La domanda corretta dunque sarebbe: se è vero, come spesso è vero, che il ragazzo non si applica perché non lo fa? E, soprattutto, è consapevole di non farlo?
Io studiavo molto in quel primo anno di liceo, ma in realtà oggi so dire che passavo solo molto tempo sui libri, seduta al mio grande tavolo bianco, consumando ore e perdendo le cose belle della vita di quattordicenne.
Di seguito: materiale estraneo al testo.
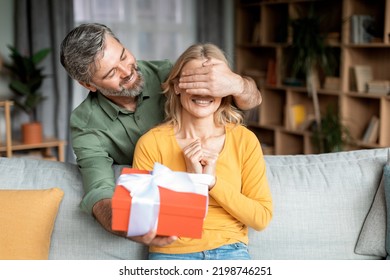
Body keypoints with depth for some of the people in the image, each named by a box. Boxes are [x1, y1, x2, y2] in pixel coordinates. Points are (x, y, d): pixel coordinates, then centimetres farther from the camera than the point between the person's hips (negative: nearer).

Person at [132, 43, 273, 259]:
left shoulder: (244, 140, 3)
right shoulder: (151, 143, -2)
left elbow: (261, 218, 2)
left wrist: (213, 181, -10)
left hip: (231, 250, 2)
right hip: (171, 252, -1)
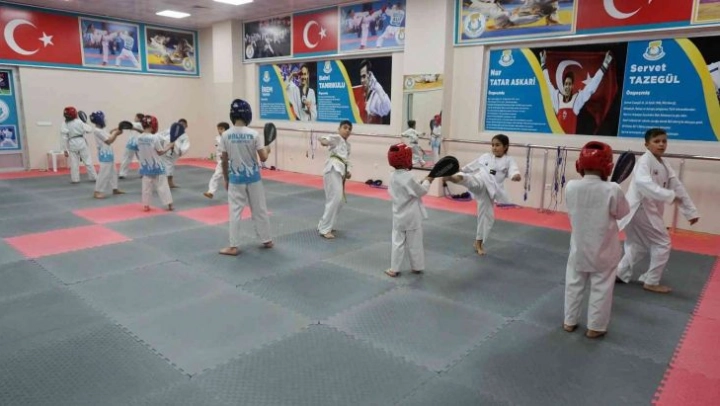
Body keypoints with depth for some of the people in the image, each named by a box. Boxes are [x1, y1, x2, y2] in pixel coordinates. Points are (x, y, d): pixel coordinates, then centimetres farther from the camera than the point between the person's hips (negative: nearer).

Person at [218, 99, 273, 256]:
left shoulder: (226, 135, -8)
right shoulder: (254, 134, -12)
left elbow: (224, 161, -3)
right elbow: (263, 158, -11)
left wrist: (226, 179, 9)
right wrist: (267, 149, 11)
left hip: (235, 178, 0)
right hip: (253, 177, 0)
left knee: (235, 211, 7)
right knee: (259, 209, 13)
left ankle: (233, 246, 9)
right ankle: (267, 240, 26)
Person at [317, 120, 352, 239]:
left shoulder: (347, 145, 26)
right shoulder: (336, 138, 0)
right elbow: (328, 138, -21)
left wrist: (348, 171, 12)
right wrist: (323, 140, -45)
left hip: (340, 171, 9)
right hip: (334, 169, -9)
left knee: (337, 201, 14)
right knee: (335, 199, -16)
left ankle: (323, 225, 29)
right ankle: (325, 229, -10)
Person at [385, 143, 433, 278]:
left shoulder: (393, 176, 0)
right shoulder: (408, 177, -22)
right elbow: (421, 191, -13)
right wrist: (427, 182, 4)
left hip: (399, 215, 5)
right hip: (412, 216, -5)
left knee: (397, 242, 10)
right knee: (414, 243, 10)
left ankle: (394, 269, 12)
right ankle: (417, 267, 24)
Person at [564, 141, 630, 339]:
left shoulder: (571, 187, -13)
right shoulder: (612, 190, -22)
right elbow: (621, 213, -5)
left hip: (579, 246, 3)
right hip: (604, 250, -3)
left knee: (574, 284, 17)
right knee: (601, 288, 12)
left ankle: (569, 321, 29)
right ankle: (595, 327, 23)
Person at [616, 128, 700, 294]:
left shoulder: (664, 165, 13)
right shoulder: (645, 161, -16)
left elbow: (678, 187, 13)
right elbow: (643, 182, -34)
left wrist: (691, 211, 12)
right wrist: (670, 196, -40)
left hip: (649, 209, 9)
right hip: (640, 208, -9)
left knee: (639, 245, 17)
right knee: (662, 244, -1)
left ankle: (620, 273, 28)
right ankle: (651, 282, 10)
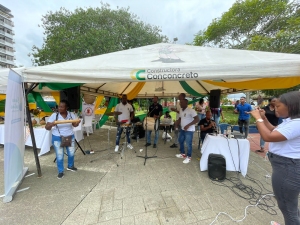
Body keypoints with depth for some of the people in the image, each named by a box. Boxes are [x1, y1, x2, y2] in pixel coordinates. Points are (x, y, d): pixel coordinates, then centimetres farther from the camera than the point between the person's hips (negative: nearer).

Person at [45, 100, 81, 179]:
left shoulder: (71, 114, -8)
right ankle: (60, 172, 25)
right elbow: (46, 127, -13)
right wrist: (51, 124, -36)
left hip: (70, 137, 3)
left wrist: (78, 122, -23)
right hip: (57, 138, -2)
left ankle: (70, 166, 41)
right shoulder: (54, 115, -14)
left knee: (71, 153, 15)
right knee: (59, 156, 5)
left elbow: (75, 125, 0)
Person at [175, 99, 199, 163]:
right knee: (180, 141, 19)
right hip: (182, 129, 9)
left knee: (188, 144, 1)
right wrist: (176, 124, 0)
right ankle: (183, 154, 37)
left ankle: (189, 157, 20)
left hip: (189, 130, -9)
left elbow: (197, 119, -23)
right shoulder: (181, 110, 6)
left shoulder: (191, 110, -20)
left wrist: (188, 125, -29)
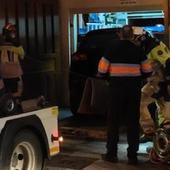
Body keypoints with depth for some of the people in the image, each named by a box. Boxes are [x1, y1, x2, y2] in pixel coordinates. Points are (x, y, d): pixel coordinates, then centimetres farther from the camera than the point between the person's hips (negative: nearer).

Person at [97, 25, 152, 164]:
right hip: (134, 89, 2)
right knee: (133, 122, 8)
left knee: (114, 121, 8)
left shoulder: (112, 48, -3)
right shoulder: (137, 49, 3)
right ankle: (132, 155, 9)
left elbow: (102, 70, -6)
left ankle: (111, 153, 11)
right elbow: (147, 71, 5)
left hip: (117, 88, -1)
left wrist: (109, 75, 14)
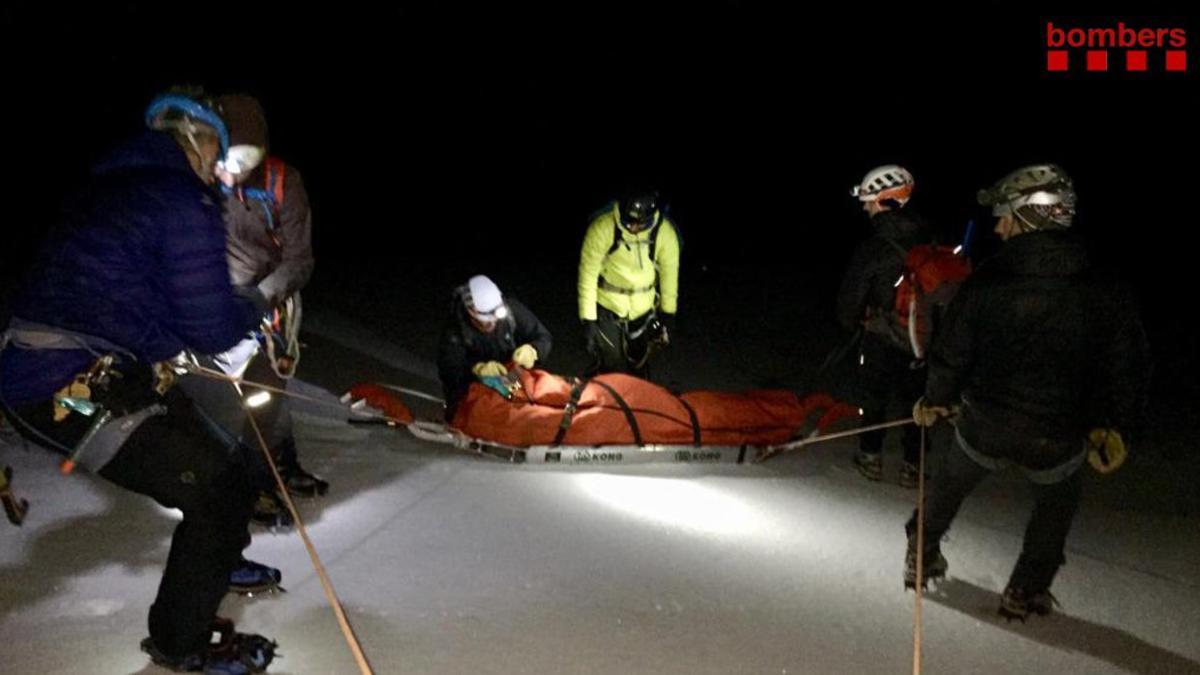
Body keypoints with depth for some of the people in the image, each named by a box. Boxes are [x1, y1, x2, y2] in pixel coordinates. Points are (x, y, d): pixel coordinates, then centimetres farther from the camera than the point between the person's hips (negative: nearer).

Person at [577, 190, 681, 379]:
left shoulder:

So anche che mi sentivo disprezzata, so che è stato solo un anno di crisi, so che non sapevo piegarmi nel modo consono all’insegnante e agli insegnamenti.
In Piccioletta barca, si sa, non ci occupiamo direttamente di compiti e di scuola ma, proprio in questi giorni, come tutti, stiamo facendo i conti con i voti finali e le pagelle, perché è bello e giusto così. Dolorosamente registriamo due bocciature quest’anno e una discreta dose di debiti: i ragazzi sono intelligenti, ma non si sono applicati! È vero, non posso negarlo. Sono intelligenti, sì! Uno di loro ti sgrana addosso due occhioni scuri e brillanti e coglie ogni parola; uno è generoso e ha sempre voglia di raccontare, ricorda tutto e non perde un collegamento fra cose, persone, fatti; un altro fulmina con le sue idee e la sua ironia sottile… se non si sono applicati è perché ancora non sono flessibili abbastanza, perché non hanno ancora la direzione necessaria e forse anche perché non è solida abbastanza la cosa su cui devono piegarsi fino ad avvolgerla. Ma è sull’intelligenza che bisogna puntare: è quella la parte della illustre dichiarazione su cui continuare a investire.
Perché un ragazzo si applichi ci vuole una mano decisa e autorevole che lo indirizzi, che non gli consenta di svicolare a destra e a sinistra, che conosca, meglio di lui, la direzione, che imprima il suo stesso slancio e il suo stesso desiderio, che non lo perda di vista mai; e ad attenderlo ci vuole un cuore solido, ricco e capace di appassionare; ci vuole una forma, un aspetto e una postura che invoglino, che appassionino, che siano credibili, che agevolino l’applicazione.
La mano decisa è quella della famiglia; la forma bella e appassionante è quella della scuola.
La Piccioletta barca cerca con tutte le sue energie di giocare entrambe le parti: prova a indirizzare con decisione e accoglie con passione, prova a spingere con fermezza e lascia aderire con semplicità, prova ad agevolare la piega e si lascia avvolgere con entusiasmo. Non sempre il risultato è immediato, ma tutte le volte che i fogli bianchi finalmente si applicano alle nostre parole e al nostro cuore, vengono scritte storie meravigliose!